Het aanbieden van zorg, mevrouw Swinkels, dat is een aspect dat wij nader
zullen moeten uitwerken, daar kan ik vanavond geen absolute duidelijkheid
in geven. De terugkoopregeling hebt u als 'prima' gekwalificeerd. Ik denk
dat het ook terecht is. En de groene hypotheek is meer een aspect dat bij
de transactie moet worden betrokken, maar daar kunnen ook individuele
kopers hun eigen aandacht voor hebben.
Aandacht voor de woonomgeving hebt u genoemd als een belangrijk aspect. Ik
onderken dat volledig. We hebben in het verleden op verschillende plaatsen
de woonomgeving positief beïnvloed, omdat dat nu juist dat leefniveau in
een wijk heel positief kan beïnvloeden. Ik denk dat wij daar bij nieuwe
wijken een permanente zorg hebben en dat ook laten zien in de inrichting
van de wijk.

- [INHOUD GEGEVENS]
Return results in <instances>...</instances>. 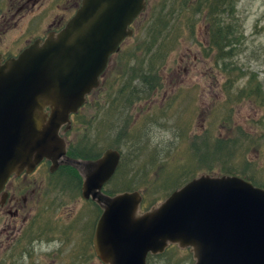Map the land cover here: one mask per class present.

- [TAAKVEREISTEN]
**a.** Geef alsjeblieft het stuk van de passage van "Het aanbieden van" tot en met "van de wijk." letterlijk weer.
**b.** Met welk woord heeft mevrouw Swinkels volgens de passage de terugkoopregeling gekwalificeerd?
De gegevens zijn voor deze opdrachten niet nodig.

- [ANTWOORDENLIJST]
**a.**
Het aanbieden van zorg, mevrouw Swinkels, dat is een aspect dat wij nader
zullen moeten uitwerken, daar kan ik vanavond geen absolute duidelijkheid
in geven. De terugkoopregeling hebt u als 'prima' gekwalificeerd. Ik denk
dat het ook terecht is. En de groene hypotheek is meer een aspect dat bij
de transactie moet worden betrokken, maar daar kunnen ook individuele
kopers hun eigen aandacht voor hebben.
Aandacht voor de woonomgeving hebt u genoemd als een belangrijk aspect. Ik
onderken dat volledig. We hebben in het verleden op verschillende plaatsen
de woonomgeving positief beïnvloed, omdat dat nu juist dat leefniveau in
een wijk heel positief kan beïnvloeden. Ik denk dat wij daar bij nieuwe
wijken een permanente zorg hebben en dat ook laten zien in de inrichting
van de wijk.

**b.** Met het woord 'prima'.